I copped a bit for running Christian too, but he had won the Asian Formula Three championship and that meant he was a worthy choice. We had some heated father-son discussions at the time. I still believe he is a really good driver, but I don’t think he was dedicated enough at the time. I said to him, ‘Christian, you have to try twice as hard as anybody else because 99.9 per cent of the people are going to say you’re here because of who you are and not what you are.’
He could have won the Porsche Carrera Cup two years in a row too – he was leading the series when the car let him down.
Porsche thought enough of him to fly him over to Stuttgart for the end-of-season dinner as a ‘we’re sorry’ type thing for the car letting him down.
I was comfortable putting him in the car, just as I was the others.
What I really hoped was that we could show Australian companies what we could do if people got behind us, but it was a catch-22, because we needed them to come on board to show what we could do. Even in a one-make series, money buys speed.
If you head to Europe, which is where you need to be if you want to reach the top, and in my eyes everything else in motorsport is a lesser option and a cop-out, you’ll see a lot of Brazilian kids with Brazilian companies sponsoring them. There’s still people out there who remember that Yellow Pages helped Mark Webber. What the companies don’t realise is that if they sponsor a young bloke, the benefits go on for years. Australian companies just don’t have the foresight of those in other countries. They didn’t when I started and they still don’t.
That’s why I make no apologies for how I went about my career. I have never paid for a drive in my life, I have earned money from pretty much everything I have raced, even it was just £2000 a season in the early days.
I may have had to sell my soul at times, but it was mine to sell and ultimately I built a great life out of it.

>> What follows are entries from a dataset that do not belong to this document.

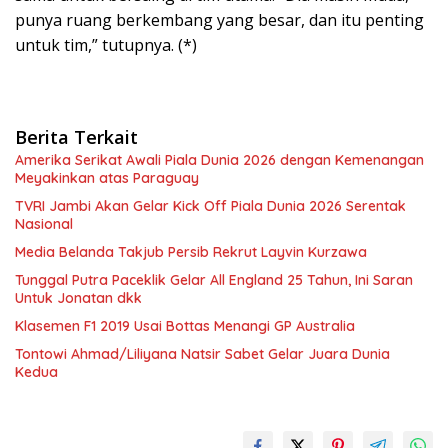
punya ruang berkembang yang besar, dan itu penting
untuk tim,” tutupnya. (*)
Berita Terkait
Amerika Serikat Awali Piala Dunia 2026 dengan Kemenangan
Meyakinkan atas Paraguay
TVRI Jambi Akan Gelar Kick Off Piala Dunia 2026 Serentak
Nasional
Media Belanda Takjub Persib Rekrut Layvin Kurzawa
Tunggal Putra Paceklik Gelar All England 25 Tahun, Ini Saran
Untuk Jonatan dkk
Klasemen F1 2019 Usai Bottas Menangi GP Australia
Tontowi Ahmad/Liliyana Natsir Sabet Gelar Juara Dunia
Kedua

Hopefully some of what I have given back to the sport will help other young Australians live their dream too.
Daniel Ricciardo
I really hope Daniel wins the World Championship one day; I really don’t want to be Australia’s last World Champion. I think he can do it too, he is a great driver. He is also so marketable, but what I like is that he seems to be the man that we see. He has a personality and he is not a wanker like some of the others.
Daniel’s family’s got a bit of money – they’re not filthy rich, but they are not living by the seat of their pants either. His dad Joe’s got a Ferrari, and he’s got a couple of other good cars. He’s a worker from an Italian family with good ethics. They’ve raised Daniel to be polite and happy and it shows.